- **Supplied information**
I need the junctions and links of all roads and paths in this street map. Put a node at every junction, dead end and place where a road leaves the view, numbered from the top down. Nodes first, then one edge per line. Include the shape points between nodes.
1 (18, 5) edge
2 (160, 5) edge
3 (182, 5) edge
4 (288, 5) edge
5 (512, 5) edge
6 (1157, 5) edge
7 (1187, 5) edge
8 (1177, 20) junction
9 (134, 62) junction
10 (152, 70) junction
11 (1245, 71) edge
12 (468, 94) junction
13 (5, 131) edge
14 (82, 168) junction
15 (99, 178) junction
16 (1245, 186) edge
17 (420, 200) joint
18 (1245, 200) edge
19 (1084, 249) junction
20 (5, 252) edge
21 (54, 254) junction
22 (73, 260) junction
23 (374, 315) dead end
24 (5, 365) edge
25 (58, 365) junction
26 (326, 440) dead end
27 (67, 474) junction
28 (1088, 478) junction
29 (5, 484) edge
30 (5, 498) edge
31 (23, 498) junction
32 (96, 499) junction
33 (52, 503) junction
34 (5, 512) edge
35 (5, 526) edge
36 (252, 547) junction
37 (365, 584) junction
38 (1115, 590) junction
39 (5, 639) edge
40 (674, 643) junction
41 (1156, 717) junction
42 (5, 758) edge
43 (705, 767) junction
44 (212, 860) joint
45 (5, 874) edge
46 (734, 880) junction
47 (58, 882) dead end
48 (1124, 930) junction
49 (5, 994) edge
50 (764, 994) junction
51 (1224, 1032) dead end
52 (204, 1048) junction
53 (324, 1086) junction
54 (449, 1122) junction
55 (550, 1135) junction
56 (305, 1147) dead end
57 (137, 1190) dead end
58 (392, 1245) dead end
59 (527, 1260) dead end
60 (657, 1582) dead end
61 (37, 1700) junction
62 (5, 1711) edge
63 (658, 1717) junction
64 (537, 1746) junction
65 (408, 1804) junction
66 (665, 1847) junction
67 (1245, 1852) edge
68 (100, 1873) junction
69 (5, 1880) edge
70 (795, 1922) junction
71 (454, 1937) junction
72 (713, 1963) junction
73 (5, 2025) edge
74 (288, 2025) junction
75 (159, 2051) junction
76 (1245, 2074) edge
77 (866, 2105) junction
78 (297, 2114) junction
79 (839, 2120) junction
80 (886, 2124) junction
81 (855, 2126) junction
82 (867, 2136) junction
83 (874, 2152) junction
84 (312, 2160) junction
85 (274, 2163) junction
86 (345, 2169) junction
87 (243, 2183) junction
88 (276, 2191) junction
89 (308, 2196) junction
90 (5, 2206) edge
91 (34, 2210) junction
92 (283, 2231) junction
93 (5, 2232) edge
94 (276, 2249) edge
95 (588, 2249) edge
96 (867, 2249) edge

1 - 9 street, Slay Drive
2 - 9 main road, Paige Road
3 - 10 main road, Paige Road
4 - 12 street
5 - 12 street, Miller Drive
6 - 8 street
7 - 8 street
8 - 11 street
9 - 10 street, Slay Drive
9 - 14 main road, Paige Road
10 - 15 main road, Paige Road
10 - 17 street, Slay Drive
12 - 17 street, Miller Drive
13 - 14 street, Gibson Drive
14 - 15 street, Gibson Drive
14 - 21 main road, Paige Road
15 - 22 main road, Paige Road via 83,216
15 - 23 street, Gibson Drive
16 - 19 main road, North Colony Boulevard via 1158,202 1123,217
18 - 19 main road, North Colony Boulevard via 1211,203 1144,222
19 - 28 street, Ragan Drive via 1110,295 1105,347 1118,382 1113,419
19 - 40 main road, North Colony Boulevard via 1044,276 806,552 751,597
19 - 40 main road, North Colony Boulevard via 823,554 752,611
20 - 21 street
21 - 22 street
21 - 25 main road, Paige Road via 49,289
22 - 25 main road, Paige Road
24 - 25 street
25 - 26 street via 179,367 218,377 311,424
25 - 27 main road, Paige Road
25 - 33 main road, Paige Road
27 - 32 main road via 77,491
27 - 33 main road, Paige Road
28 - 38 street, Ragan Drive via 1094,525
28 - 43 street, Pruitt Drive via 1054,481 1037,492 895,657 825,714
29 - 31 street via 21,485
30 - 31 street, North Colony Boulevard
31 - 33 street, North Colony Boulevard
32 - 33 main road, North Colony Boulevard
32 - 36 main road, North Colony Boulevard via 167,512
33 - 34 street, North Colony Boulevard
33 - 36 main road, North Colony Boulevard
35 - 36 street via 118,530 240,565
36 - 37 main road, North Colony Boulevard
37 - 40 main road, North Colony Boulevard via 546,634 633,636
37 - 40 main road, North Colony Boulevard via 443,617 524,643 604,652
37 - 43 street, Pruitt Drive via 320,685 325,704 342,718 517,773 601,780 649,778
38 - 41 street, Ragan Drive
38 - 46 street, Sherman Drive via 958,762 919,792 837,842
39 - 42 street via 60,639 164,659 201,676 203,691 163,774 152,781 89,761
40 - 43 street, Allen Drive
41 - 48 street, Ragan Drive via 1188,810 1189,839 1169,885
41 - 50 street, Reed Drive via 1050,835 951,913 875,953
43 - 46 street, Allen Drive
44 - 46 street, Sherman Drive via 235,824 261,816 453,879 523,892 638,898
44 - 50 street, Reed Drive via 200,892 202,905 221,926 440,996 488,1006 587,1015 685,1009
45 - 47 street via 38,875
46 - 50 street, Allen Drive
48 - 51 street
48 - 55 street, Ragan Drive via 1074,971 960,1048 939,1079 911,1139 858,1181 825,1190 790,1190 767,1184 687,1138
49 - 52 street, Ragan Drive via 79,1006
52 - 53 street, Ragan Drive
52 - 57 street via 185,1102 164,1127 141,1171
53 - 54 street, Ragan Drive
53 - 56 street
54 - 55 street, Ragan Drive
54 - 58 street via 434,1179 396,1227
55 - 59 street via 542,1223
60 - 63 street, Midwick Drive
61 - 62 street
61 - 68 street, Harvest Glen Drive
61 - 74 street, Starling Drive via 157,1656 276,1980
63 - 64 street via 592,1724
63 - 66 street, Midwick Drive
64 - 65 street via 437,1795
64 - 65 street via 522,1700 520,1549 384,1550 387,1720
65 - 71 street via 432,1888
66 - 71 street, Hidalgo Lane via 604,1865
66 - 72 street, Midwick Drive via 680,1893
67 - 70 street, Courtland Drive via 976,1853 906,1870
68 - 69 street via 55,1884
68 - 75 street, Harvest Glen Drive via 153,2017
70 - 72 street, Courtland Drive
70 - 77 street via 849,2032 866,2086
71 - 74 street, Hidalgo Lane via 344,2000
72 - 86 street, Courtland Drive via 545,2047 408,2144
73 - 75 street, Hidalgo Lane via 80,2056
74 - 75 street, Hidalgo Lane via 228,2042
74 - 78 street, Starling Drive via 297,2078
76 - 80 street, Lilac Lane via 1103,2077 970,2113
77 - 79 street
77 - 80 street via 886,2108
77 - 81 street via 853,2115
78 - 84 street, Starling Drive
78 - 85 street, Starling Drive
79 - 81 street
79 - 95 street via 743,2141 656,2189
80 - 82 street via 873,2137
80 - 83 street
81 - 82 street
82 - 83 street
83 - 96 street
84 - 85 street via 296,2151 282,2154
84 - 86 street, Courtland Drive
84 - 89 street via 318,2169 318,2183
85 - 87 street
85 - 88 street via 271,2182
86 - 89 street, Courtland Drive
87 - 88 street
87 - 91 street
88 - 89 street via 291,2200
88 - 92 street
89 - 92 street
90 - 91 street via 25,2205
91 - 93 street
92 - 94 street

- **Task brief**
Above are the entries; return each one exactly.

- **Exercise result**
I need the junctions and links of all roads and paths in this street map. Put a node at every junction, dead end and place where a road leaves the view, numbered from the top down. Nodes first, then one edge per line. Include the shape points between nodes.
1 (18, 5) edge
2 (160, 5) edge
3 (182, 5) edge
4 (288, 5) edge
5 (512, 5) edge
6 (1157, 5) edge
7 (1187, 5) edge
8 (1177, 20) junction
9 (134, 62) junction
10 (152, 70) junction
11 (1245, 71) edge
12 (468, 94) junction
13 (5, 131) edge
14 (82, 168) junction
15 (99, 178) junction
16 (1245, 186) edge
17 (420, 200) joint
18 (1245, 200) edge
19 (1084, 249) junction
20 (5, 252) edge
21 (54, 254) junction
22 (73, 260) junction
23 (374, 315) dead end
24 (5, 365) edge
25 (58, 365) junction
26 (326, 440) dead end
27 (67, 474) junction
28 (1088, 478) junction
29 (5, 484) edge
30 (5, 498) edge
31 (23, 498) junction
32 (96, 499) junction
33 (52, 503) junction
34 (5, 512) edge
35 (5, 526) edge
36 (252, 547) junction
37 (365, 584) junction
38 (1115, 590) junction
39 (5, 639) edge
40 (674, 643) junction
41 (1156, 717) junction
42 (5, 758) edge
43 (705, 767) junction
44 (212, 860) joint
45 (5, 874) edge
46 (734, 880) junction
47 (58, 882) dead end
48 (1124, 930) junction
49 (5, 994) edge
50 (764, 994) junction
51 (1224, 1032) dead end
52 (204, 1048) junction
53 (324, 1086) junction
54 (449, 1122) junction
55 (550, 1135) junction
56 (305, 1147) dead end
57 (137, 1190) dead end
58 (392, 1245) dead end
59 (527, 1260) dead end
60 (657, 1582) dead end
61 (37, 1700) junction
62 (5, 1711) edge
63 (658, 1717) junction
64 (537, 1746) junction
65 (408, 1804) junction
66 (665, 1847) junction
67 (1245, 1852) edge
68 (100, 1873) junction
69 (5, 1880) edge
70 (795, 1922) junction
71 (454, 1937) junction
72 (713, 1963) junction
73 (5, 2025) edge
74 (288, 2025) junction
75 (159, 2051) junction
76 (1245, 2074) edge
77 (866, 2105) junction
78 (297, 2114) junction
79 (839, 2120) junction
80 (886, 2124) junction
81 (855, 2126) junction
82 (867, 2136) junction
83 (874, 2152) junction
84 (312, 2160) junction
85 (274, 2163) junction
86 (345, 2169) junction
87 (243, 2183) junction
88 (276, 2191) junction
89 (308, 2196) junction
90 (5, 2206) edge
91 (34, 2210) junction
92 (283, 2231) junction
93 (5, 2232) edge
94 (276, 2249) edge
95 (588, 2249) edge
96 (867, 2249) edge

1 - 9 street, Slay Drive
2 - 9 main road, Paige Road
3 - 10 main road, Paige Road
4 - 12 street
5 - 12 street, Miller Drive
6 - 8 street
7 - 8 street
8 - 11 street
9 - 10 street, Slay Drive
9 - 14 main road, Paige Road
10 - 15 main road, Paige Road
10 - 17 street, Slay Drive
12 - 17 street, Miller Drive
13 - 14 street, Gibson Drive
14 - 15 street, Gibson Drive
14 - 21 main road, Paige Road
15 - 22 main road, Paige Road via 83,216
15 - 23 street, Gibson Drive
16 - 19 main road, North Colony Boulevard via 1158,202 1123,217
18 - 19 main road, North Colony Boulevard via 1211,203 1144,222
19 - 28 street, Ragan Drive via 1110,295 1105,347 1118,382 1113,419
19 - 40 main road, North Colony Boulevard via 1044,276 806,552 751,597
19 - 40 main road, North Colony Boulevard via 823,554 752,611
20 - 21 street
21 - 22 street
21 - 25 main road, Paige Road via 49,289
22 - 25 main road, Paige Road
24 - 25 street
25 - 26 street via 179,367 218,377 311,424
25 - 27 main road, Paige Road
25 - 33 main road, Paige Road
27 - 32 main road via 77,491
27 - 33 main road, Paige Road
28 - 38 street, Ragan Drive via 1094,525
28 - 43 street, Pruitt Drive via 1054,481 1037,492 895,657 825,714
29 - 31 street via 21,485
30 - 31 street, North Colony Boulevard
31 - 33 street, North Colony Boulevard
32 - 33 main road, North Colony Boulevard
32 - 36 main road, North Colony Boulevard via 167,512
33 - 34 street, North Colony Boulevard
33 - 36 main road, North Colony Boulevard
35 - 36 street via 118,530 240,565
36 - 37 main road, North Colony Boulevard
37 - 40 main road, North Colony Boulevard via 546,634 633,636
37 - 40 main road, North Colony Boulevard via 443,617 524,643 604,652
37 - 43 street, Pruitt Drive via 320,685 325,704 342,718 517,773 601,780 649,778
38 - 41 street, Ragan Drive
38 - 46 street, Sherman Drive via 958,762 919,792 837,842
39 - 42 street via 60,639 164,659 201,676 203,691 163,774 152,781 89,761
40 - 43 street, Allen Drive
41 - 48 street, Ragan Drive via 1188,810 1189,839 1169,885
41 - 50 street, Reed Drive via 1050,835 951,913 875,953
43 - 46 street, Allen Drive
44 - 46 street, Sherman Drive via 235,824 261,816 453,879 523,892 638,898
44 - 50 street, Reed Drive via 200,892 202,905 221,926 440,996 488,1006 587,1015 685,1009
45 - 47 street via 38,875
46 - 50 street, Allen Drive
48 - 51 street
48 - 55 street, Ragan Drive via 1074,971 960,1048 939,1079 911,1139 858,1181 825,1190 790,1190 767,1184 687,1138
49 - 52 street, Ragan Drive via 79,1006
52 - 53 street, Ragan Drive
52 - 57 street via 185,1102 164,1127 141,1171
53 - 54 street, Ragan Drive
53 - 56 street
54 - 55 street, Ragan Drive
54 - 58 street via 434,1179 396,1227
55 - 59 street via 542,1223
60 - 63 street, Midwick Drive
61 - 62 street
61 - 68 street, Harvest Glen Drive
61 - 74 street, Starling Drive via 157,1656 276,1980
63 - 64 street via 592,1724
63 - 66 street, Midwick Drive
64 - 65 street via 437,1795
64 - 65 street via 522,1700 520,1549 384,1550 387,1720
65 - 71 street via 432,1888
66 - 71 street, Hidalgo Lane via 604,1865
66 - 72 street, Midwick Drive via 680,1893
67 - 70 street, Courtland Drive via 976,1853 906,1870
68 - 69 street via 55,1884
68 - 75 street, Harvest Glen Drive via 153,2017
70 - 72 street, Courtland Drive
70 - 77 street via 849,2032 866,2086
71 - 74 street, Hidalgo Lane via 344,2000
72 - 86 street, Courtland Drive via 545,2047 408,2144
73 - 75 street, Hidalgo Lane via 80,2056
74 - 75 street, Hidalgo Lane via 228,2042
74 - 78 street, Starling Drive via 297,2078
76 - 80 street, Lilac Lane via 1103,2077 970,2113
77 - 79 street
77 - 80 street via 886,2108
77 - 81 street via 853,2115
78 - 84 street, Starling Drive
78 - 85 street, Starling Drive
79 - 81 street
79 - 95 street via 743,2141 656,2189
80 - 82 street via 873,2137
80 - 83 street
81 - 82 street
82 - 83 street
83 - 96 street
84 - 85 street via 296,2151 282,2154
84 - 86 street, Courtland Drive
84 - 89 street via 318,2169 318,2183
85 - 87 street
85 - 88 street via 271,2182
86 - 89 street, Courtland Drive
87 - 88 street
87 - 91 street
88 - 89 street via 291,2200
88 - 92 street
89 - 92 street
90 - 91 street via 25,2205
91 - 93 street
92 - 94 street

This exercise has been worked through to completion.